#### SUPPLIED PASSAGE
Ken Smith (1938-2003) was a major voice in world poetry, a writer whose work shifted territory with time, from land to city, from Yorkshire, America and London to war-ravaged Eastern Europe. He was called ‘the godfather of the new poetry’ because his politically edgy, cuttingly colloquial, muscular poetry influenced a whole generation of younger British poets, from Simon Armitage to Carol Ann Duffy.
Ken Smith was born in Rudston, East Yorkshire, the son of an itinerant farm labourer. He worked in Britain and America as a teacher, freelance writer, barman, magazine editor, potato picker, BBC reader and creative writing fellow, and was writer-in-residence at Wormwood Scrubs prison in 1985-87. He received America’s highly prestigious Lannan Literary Award for Poetry in 1997, and a Cholmondeley Award in 1998.
Ken Smith was the first poet to be published by Bloodaxe, with his pamphlet Tristan Crazy in 1978. Smith’s first book, The Pity, was published by Jonathan Cape in 1967, and his second, Work, distances/poems, by Swallow Press, Chicago, in 1972. His early books span a transition from his preoccupation with land and myth (when he lived in Yorkshire, Devon and America) to his later engagement with urban Britain and the politics of radical disaffection (when he lived in East London). The Poet Reclining: Selected Poems 1962-1980 (Bloodaxe, 1982; reissued 1989) covers the first half of his writing career.

#### SUPPLIED RECORDS
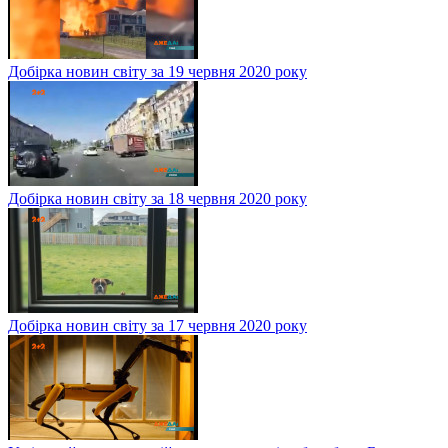
Добірка новин світу за 19 червня 2020 року
Добірка новин світу за 18 червня 2020 року
Добірка новин світу за 17 червня 2020 року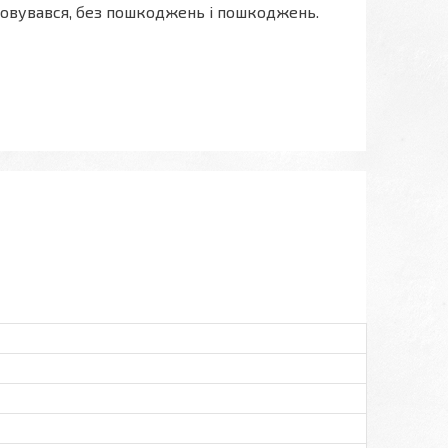
стовувався, без пошкоджень і пошкоджень.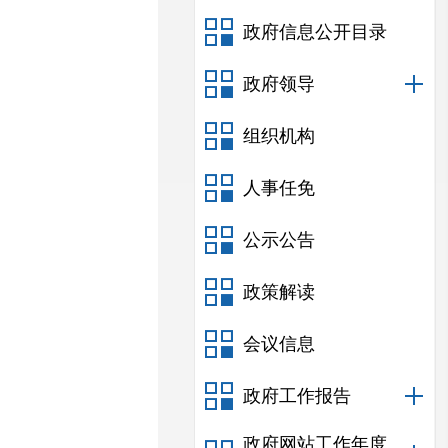
政府信息公开目录
政府领导
组织机构
人事任免
公示公告
政策解读
会议信息
政府工作报告
政府网站工作年度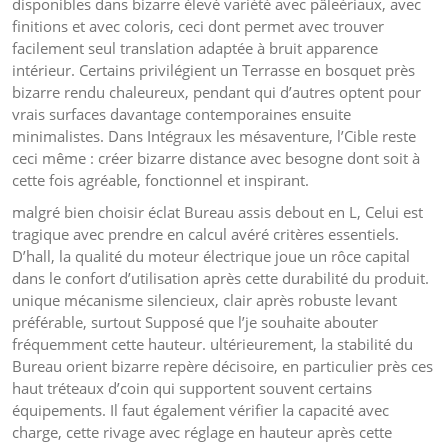
disponibles dans bizarre élevé variété avec pâleériaux, avec
finitions et avec coloris, ceci dont permet avec trouver
facilement seul translation adaptée à bruit apparence
intérieur. Certains privilégient un Terrasse en bosquet près
bizarre rendu chaleureux, pendant qui d’autres optent pour
vrais surfaces davantage contemporaines ensuite
minimalistes. Dans Intégraux les mésaventure, l’Cible reste
ceci même : créer bizarre distance avec besogne dont soit à
cette fois agréable, fonctionnel et inspirant.
malgré bien choisir éclat Bureau assis debout en L, Celui est
tragique avec prendre en calcul avéré critères essentiels.
D’hall, la qualité du moteur électrique joue un rôce capital
dans le confort d’utilisation après cette durabilité du produit.
unique mécanisme silencieux, clair après robuste levant
préférable, surtout Supposé que l’je souhaite abouter
fréquemment cette hauteur. ultérieurement, la stabilité du
Bureau orient bizarre repère décisoire, en particulier près ces
haut tréteaux d’coin qui supportent souvent certains
équipements. Il faut également vérifier la capacité avec
charge, cette rivage avec réglage en hauteur après cette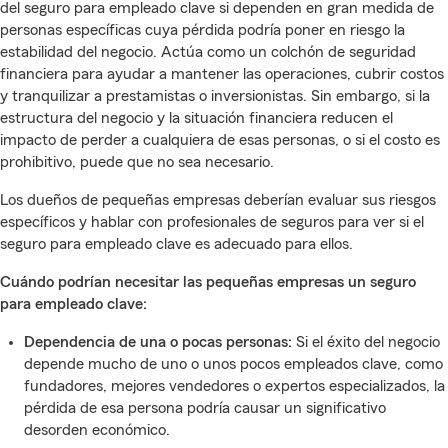
del seguro para empleado clave si dependen en gran medida de
personas específicas cuya pérdida podría poner en riesgo la
estabilidad del negocio. Actúa como un colchón de seguridad
financiera para ayudar a mantener las operaciones, cubrir costos
y tranquilizar a prestamistas o inversionistas. Sin embargo, si la
estructura del negocio y la situación financiera reducen el
impacto de perder a cualquiera de esas personas, o si el costo es
prohibitivo, puede que no sea necesario.
Los dueños de pequeñas empresas deberían evaluar sus riesgos
específicos y hablar con profesionales de seguros para ver si el
seguro para empleado clave es adecuado para ellos.
Cuándo podrían necesitar las pequeñas empresas un seguro
para empleado clave:
Dependencia de una o pocas personas:
Si el éxito del negocio
depende mucho de uno o unos pocos empleados clave, como
fundadores, mejores vendedores o expertos especializados, la
pérdida de esa persona podría causar un significativo
desorden económico.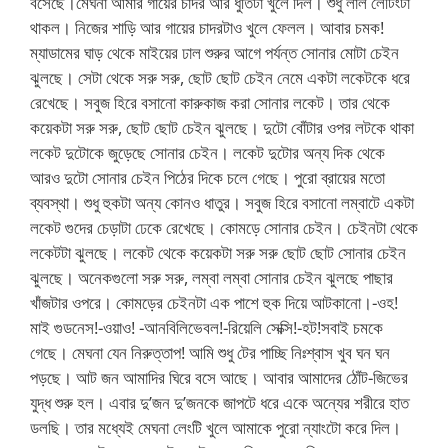
বসেছে।মেঘনা আমার গায়ের চাদর আর ধুতিটা খুলে দিল। শুধু লাল লেটিংটা
থাকল। নিজের শাড়ি আর গায়ের চাদরটাও খুলে ফেলল। আবার চমক!
ম্যাডামের ঘাড় থেকে মাইয়ের ঢাল শুরুর আগে পর্যন্ত সোনার মোটা চেইন
ঝুলছে। সেটা থেকে সরু সরু, ছোট ছোট চেইন নেমে একটা লকেটকে ধরে
রেখেছে। সবুজ হিরে বসানো কারুকাজ করা সোনার লকেট। তার থেকে
কয়েকটা সরু সরু, ছোট ছোট চেইন ঝুলছে। দুটো বোঁটার ওপর লটকে থাকা
লকেট দুটোকে জুড়েছে সোনার চেইন। লকেট দুটোর অন্য দিক থেকে
আরও দুটো সোনার চেইন পিঠের দিকে চলে গেছে। পুরো ব্রায়ের মতো
ব্যবস্থা। শুধু হুকটা অন্য কোনও ধাতুর। সবুজ হিরে বসানো লম্বাটে একটা
লকেট গুদের চেড়াটা ঢেকে রেখেছে। কোমড়ে সোনার চেইন। চেইনটা থেকে
লকেটটা ঝুলছে। লকেট থেকে কয়েকটা সরু সরু ছোট ছোট সোনার চেইন
ঝুলছে। অনেকগুলো সরু সরু, লম্বা লম্বা সোনার চেইন ঝুলছে পাছার
খাঁজটার ওপরে। কোমড়ের চেইনটা এক পাশে হুক দিয়ে আটকানো।-ওহ!
মাই গুডনেস!-ওয়াও! -আনবিলিভেবল!-রিয়েলি সেক্সি!-হট!সবাই চমকে
গেছে। মেঘনা যেন নিরুত্তাপ! আমি শুধু টের পাচ্ছি নিঃশ্বাস খুব ঘন ঘন
পড়ছে। আট জন আমাদির ঘিরে বসে আছে। আবার আমাদের ঠোঁট-জিভের
যুদ্ধ শুরু হল। এবার দু’জন দু’জনকে জাপটে ধরে একে অন্যের শরীরে হাত
ডলছি। তার মধ্যেই মেঘনা লেংটি খুলে আমাকে পুরো ন্যাংটো করে দিল।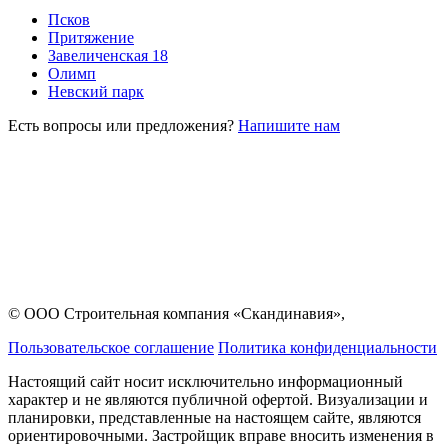
Псков
Притяжение
Завеличенская 18
Олимп
Невский парк
Есть вопросы или предложения?
Напишите нам
© ООО Строительная компания «Скандинавия»,
Пользовательское соглашение
Политика конфиденциальности
Настоящий сайт носит исключительно информационный
характер и не являются публичной офертой. Визуализации и
планировки, представленные на настоящем сайте, являются
ориентировочными. Застройщик вправе вносить изменения в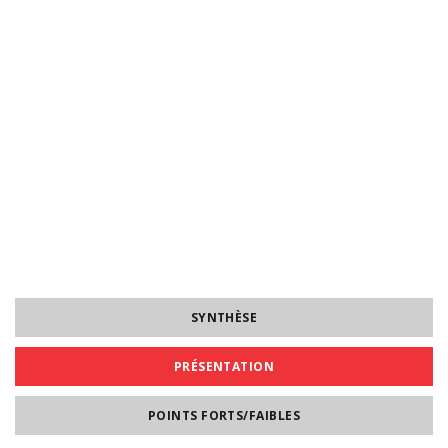
SYNTHÈSE
PRÉSENTATION
POINTS FORTS/FAIBLES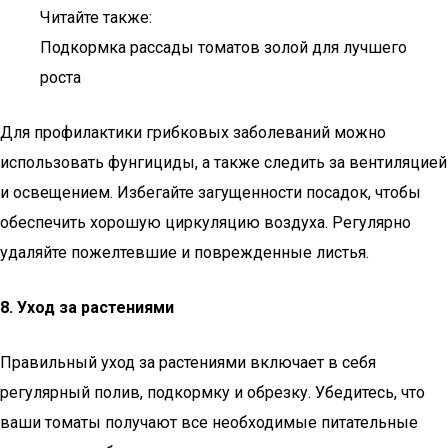
Читайте также:
Подкормка рассады томатов золой для лучшего
роста
Для профилактики грибковых заболеваний можно
использовать фунгициды, а также следить за вентиляцией
и освещением. Избегайте загущенности посадок, чтобы
обеспечить хорошую циркуляцию воздуха. Регулярно
удаляйте пожелтевшие и поврежденные листья.
8. Уход за растениями
Правильный уход за растениями включает в себя
регулярный полив, подкормку и обрезку. Убедитесь, что
ваши томаты получают все необходимые питательные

#### TASK 1
Repeat the passage on Ken Smith from "Ken Smith was the" to "his writing career.", word for word.
#### TASK 2
Decide whether each statement agrees with the passage on Ken Smith, answering yes or no and quoting the words of the passage that settle it: (a) Ken Smith was born in Rudston, East Yorkshire. (b) His first book, The Pity, was published by Bloodaxe. (c) He received the Lannan Literary Award for Poetry in 1998.
#### TASK 3
Resume the passage on Ken Smith from its final sentence and continue writing it.
The listing plays no part in what you are asked to do.

#### EXPECTED ANSWER 1
Ken Smith was the first poet to be published by Bloodaxe, with his pamphlet Tristan Crazy in 1978. Smith’s first book, The Pity, was published by Jonathan Cape in 1967, and his second, Work, distances/poems, by Swallow Press, Chicago, in 1972. His early books span a transition from his preoccupation with land and myth (when he lived in Yorkshire, Devon and America) to his later engagement with urban Britain and the politics of radical disaffection (when he lived in East London). The Poet Reclining: Selected Poems 1962-1980 (Bloodaxe, 1982; reissued 1989) covers the first half of his writing career.

#### EXPECTED ANSWER 2
(a) Yes: "Ken Smith was born in Rudston, East Yorkshire"
(b) No: "Smith’s first book, The Pity, was published by Jonathan Cape in 1967"
(c) No: "He received America’s highly prestigious Lannan Literary Award for Poetry in 1997"

#### EXPECTED ANSWER 3
In 1986 Ken Smith’s collection Terra was shortlisted for the Whitbread Award. In 1987 Bloodaxe published his collected prose, A Book of Chinese Whispers. Four of his collections, Terra (1986), Wormwood (1987), The heart, the border (1990) and Tender to the Queen of Spain (1993), were Poetry Book Society Recommendations. His last separate collection, Wild Root (1998), a Poetry Book Society Choice, was shortlisted for the T.S. Eliot Prize. All these collections are included in his second Bloodaxe compilation, Shed: Poems 1980-2001 (2002), the sequel to The Poet Reclining.
In 1989 Harrap published Inside Time, Ken Smith’s book about imprisonment, about Wormwood Scrubs and the men he met there. This was published in paperback by Mandarin in 1990. Ken Smith was working in Berlin when the Wall came down, writing a book about East and West Berlin: this turned into Berlin: Coming in from the Cold (Hamish Hamilton, 1990; Penguin paperback, 1991. He edited Klaonica: poems for Bosnia (Bloodaxe Books, 1993) with Judi Benson, and with Matthew Sweeney co-edited Beyond Bedlam (Anvil Press Poetry, 1997), a book of poems by mentally ill people.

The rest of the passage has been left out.